A quick tangent: there should be unique terrain improvements available on the tundra and ice. Something like a research station on the ice that provides a beaker or two, or some untradeable resources like seals for food. Something to make the polar regions a little less useless. End tangent.

Fur, as represented in the game, is more prevalent in cold places. It wouldn't make sense to have a beaver hanging out in the jungle. I could understand broadening the occurence a little bit, such that you might find gems three or four tiles (or so, varying by map size) from the jungle, but it's reasonable to have them focus in one region. The map generators are designed to geographically separate the corn and the wheat and the rice, so that they don't all show up in the same place, necessitating expansion and trade. I think the distribution resources generally follows the same logic. If your capitol is in the jungle, you might have gems all over the place, but you're going to have to go out of your way to secure some silver.

The fantasy realm map gives me nightmares. The idea of randomly jumbling terrain is an interesting one, but they take it too far. If there were slightly larger areas devoted to each region, it might be tolerable, but each individual tile being randomly generated is just too much. City placement is like throwing darts.

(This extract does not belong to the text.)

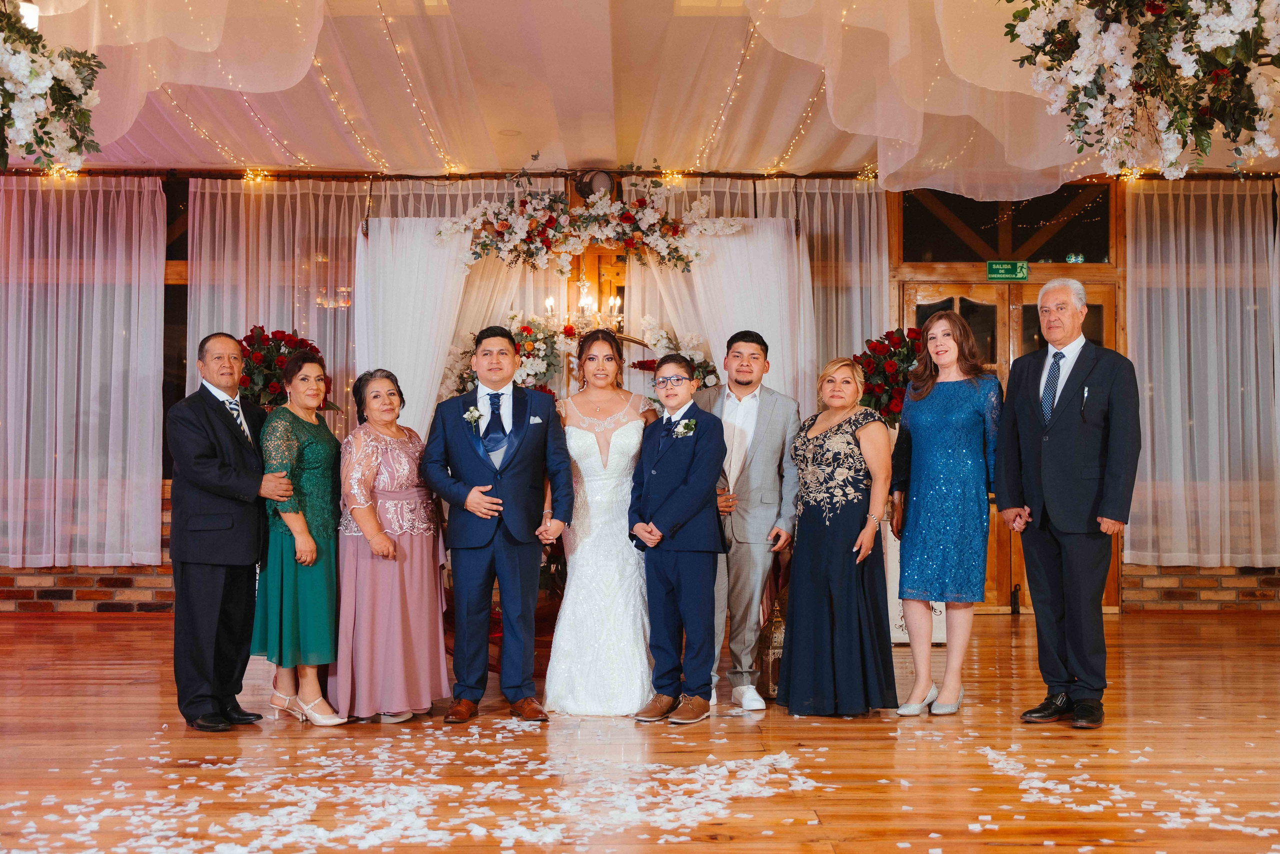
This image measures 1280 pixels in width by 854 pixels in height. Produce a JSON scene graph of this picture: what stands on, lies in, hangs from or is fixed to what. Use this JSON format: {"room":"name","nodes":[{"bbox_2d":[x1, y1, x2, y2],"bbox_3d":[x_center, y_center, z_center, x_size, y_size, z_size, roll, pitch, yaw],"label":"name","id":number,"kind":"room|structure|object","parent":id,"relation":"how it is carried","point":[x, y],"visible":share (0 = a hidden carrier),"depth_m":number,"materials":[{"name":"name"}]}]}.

Anyway, I think a bit more flexibility would be good, but there needs to remain some challenge in securing various resources.
 
I can allow suspension of disbelief regarding most of the resource placement tendencies but I do have a personal qualm with one in particular: deer. CivIV deer only show up in tundra squares (unless in a starting BFC, in which the tundra was switched to plains). I live in upstate NY, which is a far cry from tundra. Yet the tile which represents the area that I live, along with the 8 adjacent tiles, should all have between 7-8 deer resources.
On a similar note, I find some of the resources becoming obsolete with some of the technologies questionable (fur and ivory, in particular). Yet the side of many of the roads in my area would indicate a correlation between the advent of the car (combustion + replaceable parts?) and trends towards the obsolesence of deer.
 
Minerals don't care about the climate. The idea that silver would only appear in tundra is absurd. A better way to encourage expansion/trade would be to discourage placing gold, silver, and gems near each other, but not basing it on climate.